The grant highlights that include funds for safer walking and cycling include:
Bethel will receive $250,000 for a sidewalk project that includes the replacement of stairs at several entrances to the CJ Hurgin Municipal Center and sidewalk replacement/construction in three locations: the Municipal Center; the intersection of Main Street, Maple Avenue and Chestnut Street; and the Bethel Police Department.
Clinton will receive $500,000 for streetscape improvements including sidewalks, signage, lighting, landscaping for the downtown business district area and the burial of some utility lines.
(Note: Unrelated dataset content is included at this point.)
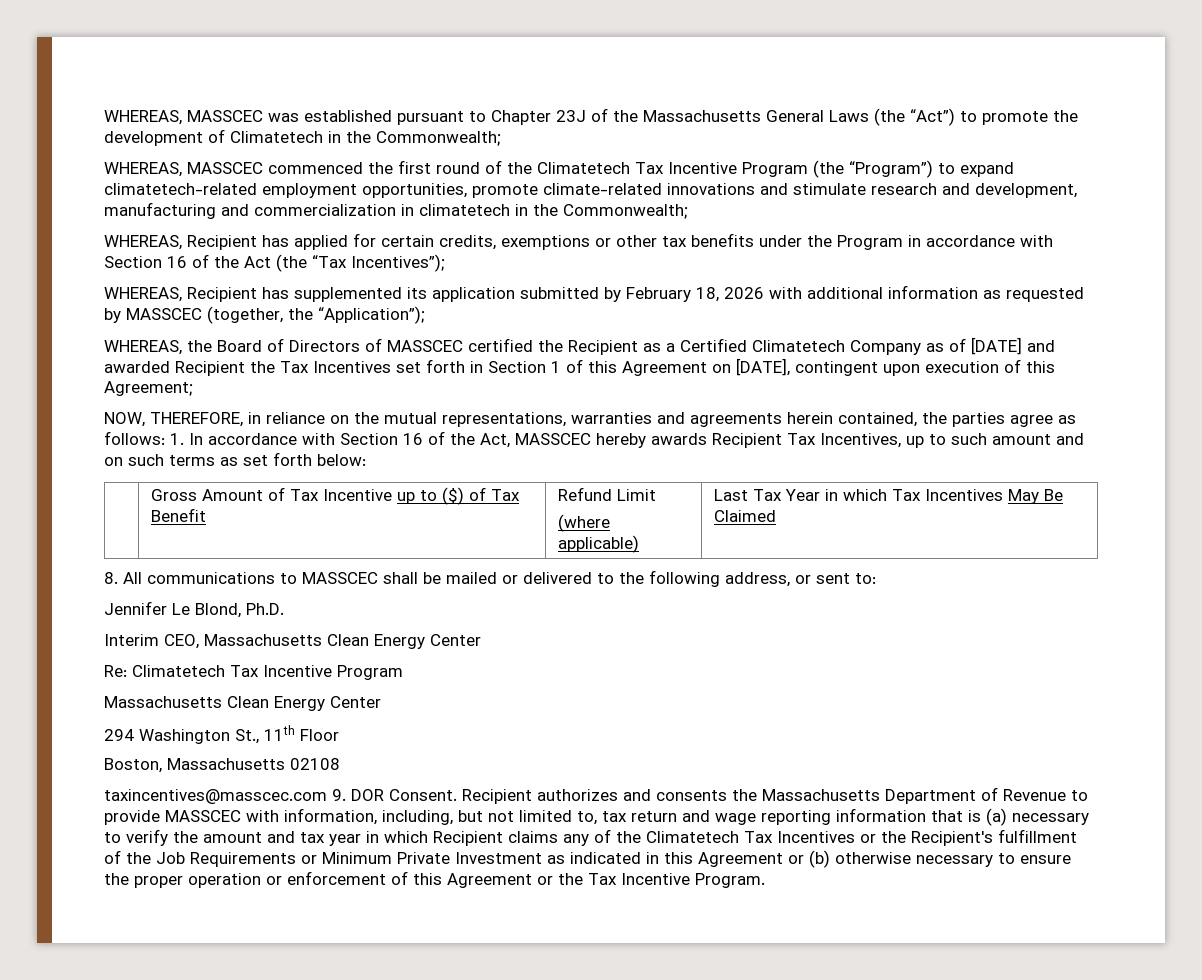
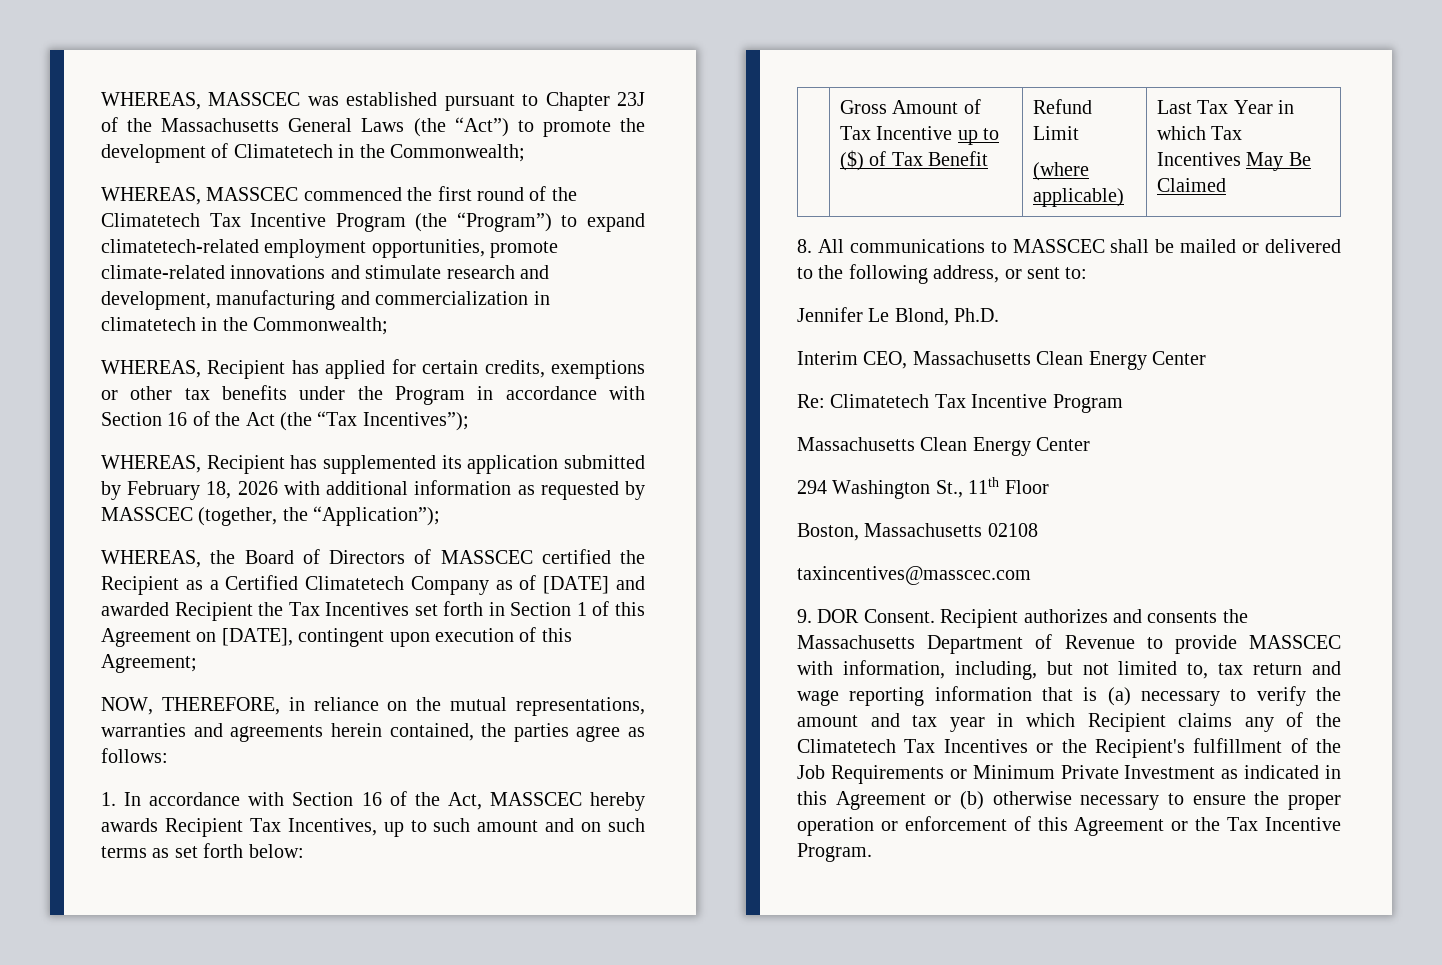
(165, 438) none -> (168, 755) //
(327, 796) none -> (1031, 575) //

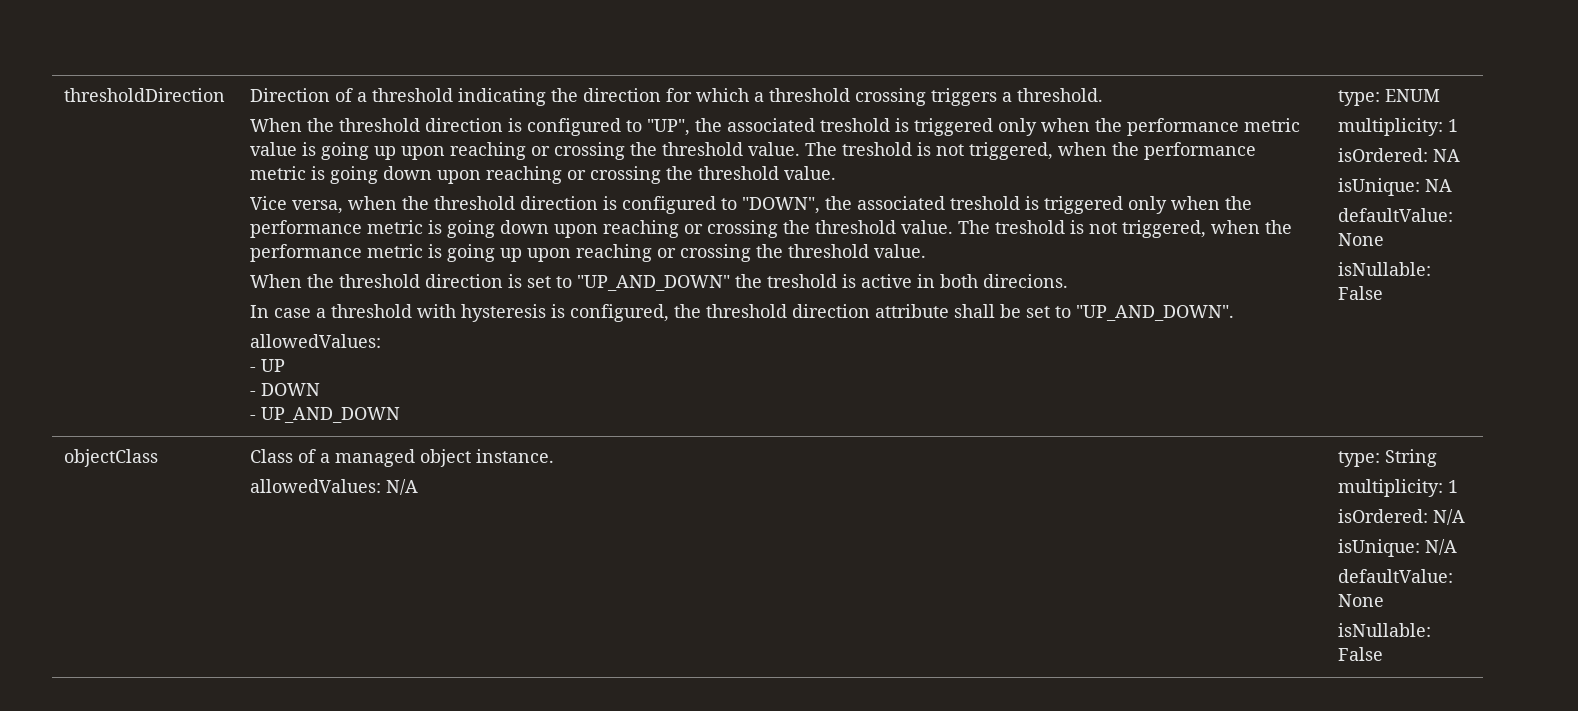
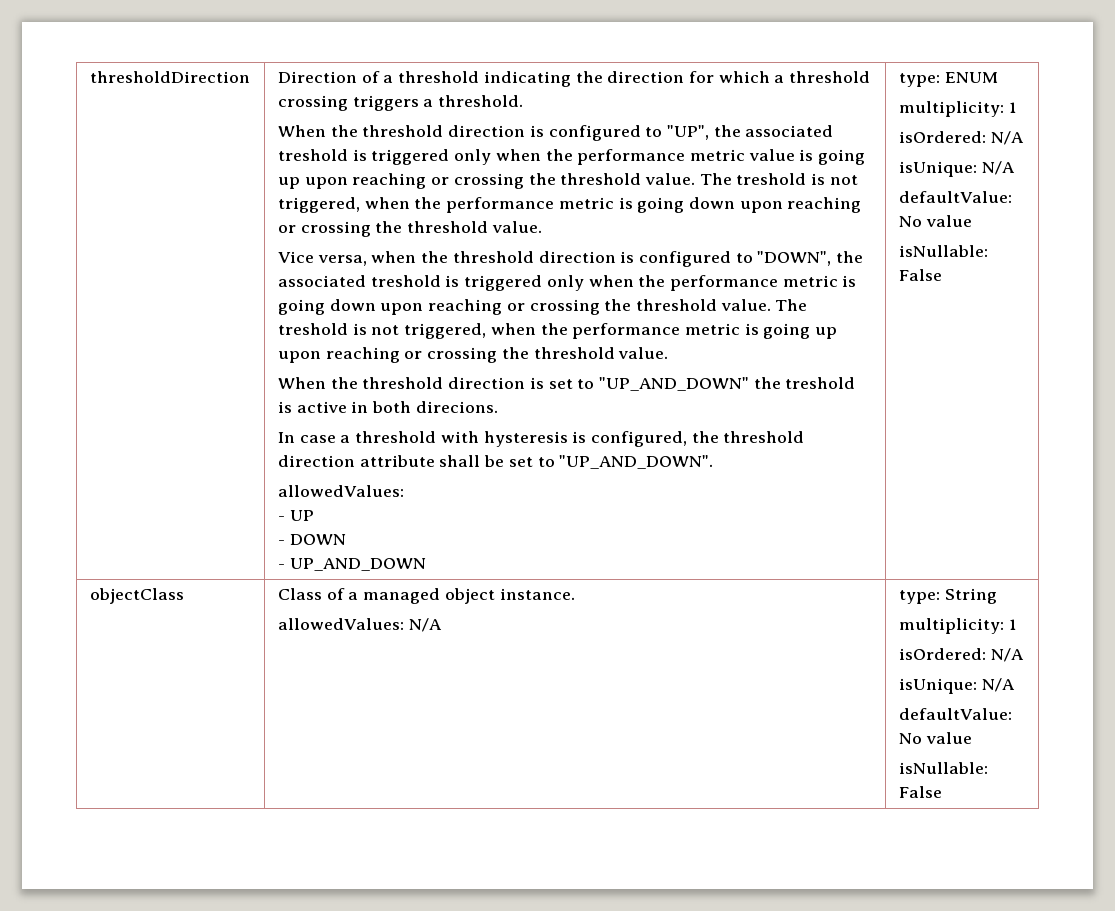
[1433,149,1461,162] [1338,178,1453,196] [1338,208,1454,222] [1338,233,1385,246] NA // isUnique: NA // defaultValue: None -> [990,131,1024,145] [898,161,1015,177] [898,191,1012,203] [898,215,972,227] N/A // isUnique: N/A // defaultValue: No value
[1338,569,1454,583] [1338,594,1385,607] defaultValue: None -> [898,708,1012,720] [898,732,972,744] defaultValue: No value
The project will benefit 25 local businesses by making the area, which has not been upgraded in three decades, more attractive and pedestrian friendly.
Deep River will receive $400,000 for improvements to Plattwood Park, the town’s major recreation center. The project includes an ADA-compliant pavilion, bathrooms and associated facilities; ADA-compliant recreation areas for the handicapped; sports fields and a walking trail.
Glastonbury will receive $250,000 for public access and parking to four open space parcels (the former Arbor Acres, Grayledge, Longo Farm and Slocumb properties) that were recently acquired by the town. The project provides greater access for passive recreation including hiking, walking and cross-country skiing, and expands the inventory of trails available for public use. Two additional parking and access points will be added to the Shenipsit Trail; public access points will be added to the Flat Brook Open Space Acquisition (part of the Arbor Acres parcel), which was acquired with state assistance; and access will be provided to the state-stocked Roaring Brook for fishing. The project supports and furthers several of the priorities identified in the State Conservation and Development Plan.
Montville will receive $250,000 for sidewalks along Chesterfield Road. The project will include a new sidewalk and amenities to provide safe pedestrian connections between Montville High School and Leonard J. Tyl Middle School. In addition, the project will provide connections by crosswalks and trails to the Fair Oaks Community Center and the Montville Conservation Center.
Seymour will receive $168,000 for phase III of the town sidewalk replacement for various town roads to improve pedestrian safety.
Wallingford will receive $181,000 for the design and construction of roadway and parking improvements to Veterans Memorial Park. The project will reconfigure the roadway and create additional parking while improving vehicular and pedestrian safety. The project also includes related site work and landscaping.
Westbrook will receive $500,000 for phase II of the Town Center Enhancement Project, which includes the design and construction of a municipal parking lot and relocating Knothe Road. This is the final phase of the project and is a part of a comprehensive plan to enhance the economic and social value of the town center by creating a compact, walkable, transit-oriented village center. The phase II improvements will enable implementation of shared parking to the rear of existing buildings to more effectively serve local businesses, improve overall circulation within the town center and create development opportunities through efficiencies gained by reconfigured, multi-use parking.